Il nous faut aujourd'hui prendre en compte la situation dans laquelle nous sommes ainsi que la mesure des enjeux auxquels nous sommes confrontés. Notre territoire est aujourd'hui, plus que jamais en première ligne des grandes crises mondiales et nous ne pouvons pas, nous ne devons pas l'ignorer.

 

-Crise migratoire tout d'abord, tragiquement d’actualité qui nous impose des charges, des obligations mais également des devoirs qui ne sont pas les nôtres et dont le règlement ne saurait être du ressort de nos collectivités locales. Mais devoir de fraternité auquel nos vieilles terres ouvrières et de travail répondent avec une patience et un esprit de solidarité depuis plus de vingt ans, qui force le respect. Les conséquences de crises mondiales qui de l'Afghanistan à la Syrie en passant par la corne de l'Afrique le Sahel et le Maghreb nous échappent se font ressentir chez-nous, dernière étape des routes de l'enfer avant le paradis britannique fantasmé pour des hommes, des femmes et des enfants impitoyablement broyés par l’histoire sur laquelle se greffe le crime organisé et son cortège de mafias.

 

-L’intuition de Pierre Mauroy était la bonne. Le tunnel sous la Manche façonnait en partie l’avenir du Nord-Pas-de-Calais, blessé cruellement par une interminable désindustrialisation. La jonction des tunneliers sous la mer coïncida avec la remontée de la dernière gaillette de charbon du bassin minier. Le prodigieux chantier (15 milliards d’euros), le formidable TGV (3 milliards d’euros), la rocade littorale nous permettaient de tutoyer définitivement l’une des autoroutes maritimes les plus fréquentées du monde. Et Jacques Attali de conclure dans son livre « une brève histoire d’avenir » que la seule chance d’établir un nouveau cœur de la mondialisation en Europe se trouvait le long de la ligne ferroviaire à grande vitesse Londres-Calais-Lille-Bruxelles-Paris.

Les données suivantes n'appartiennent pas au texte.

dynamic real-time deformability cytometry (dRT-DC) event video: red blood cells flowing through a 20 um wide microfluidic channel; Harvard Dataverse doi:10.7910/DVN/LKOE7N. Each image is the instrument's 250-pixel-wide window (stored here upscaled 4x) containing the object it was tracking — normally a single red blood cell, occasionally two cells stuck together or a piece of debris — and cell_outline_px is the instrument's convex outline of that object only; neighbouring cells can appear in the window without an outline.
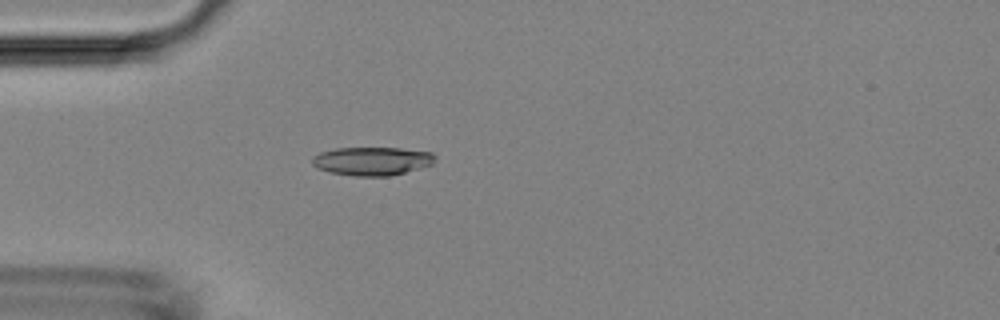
{"species": "Egyptian fruit bat (a non-hibernating species)", "species_latin": "Rousettus aegyptiacus", "temperature_condition": "room temperature", "stored_images_in_passage": 5, "camera_frame_rate_fps": 3000, "um_per_image_px": 0.085, "animal": {"sex": "female"}, "frame": {"image": 1, "passage_image": 5, "time_ms": 4.667, "image_size_px": [1000, 320], "cell_outline_px": [[436, 156], [432, 164], [404, 172], [388, 176], [352, 176], [328, 172], [316, 168], [312, 164], [312, 156], [320, 152], [336, 148], [400, 148], [432, 152]], "centroid_in_image_um": [31.58, 13.69], "position_along_channel_um": 53.4, "area_um2": 20.4}}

Le temps s’est écoulé, la mondialisation s’est renforcée, implacable. L’Europe, première puissance commerciale de la planète, s’est largement ouverte, offerte, partiellement adaptée. La France, protégée et pénalisée à la fois par un euro fort, s’est massivement désindustrialisée, incapable sous la Vème République de définir une stratégie face à la mondialisation comme elle l’avait été sous la IVème, face à la décolonisation. Mais, miracle (?) Mario Draghi arrivé, renvoyait les monétaristes à leur rigueur en ré oxygénant nos vieilles nations.

 

-En première ligne également de la crise européenne avec le Brexit. La sortie du Royaume-Uni de l'Union européenne est un changement politique majeur et même historique. En réalité, l'appartenance britannique à l'UE, au regard de l'histoire, n'aura été qu'une courte parenthèse dans la relation entre nos deux pays. C’est surtout c'est la réaffirmation de la vision séculaire que les Anglais ont de leur place vis à vis du continent européen. Les permanences historiques restent des réalités avec lesquelles il faut compter. En définissant lui-même le socle de la négociation qui doit encadrer « la mésentente cordiale » avec nos amis anglais. Le traité du Touquet qui accorde au Royaume Uni ce privilège exorbitant et unique d’avoir leur propre frontière sur le sol français (à Paris et à Calais) n’a plus aucun sens si les Anglais foulent au pied le traité du Brexit et les droits de nos pêcheurs. Pensons par ailleurs, un instant seulement à ce paradoxe déroutant qu’avec le traité du Touquet, nos forces de l’ordre sont sommées d’empêcher les migrants clandestins de quitter la France !

 

-La crise sanitaire ensuite. La pandémie a surgi et la France a repris, immédiatement le « quoi qu’il en coûte », évitant la crise économique et sociale. Le temps arrive peut-être où dans l’hexagone mal décentralisé les projets d’avenir, l’esquisse d’une planification, les investissements à long terme reprennent vie.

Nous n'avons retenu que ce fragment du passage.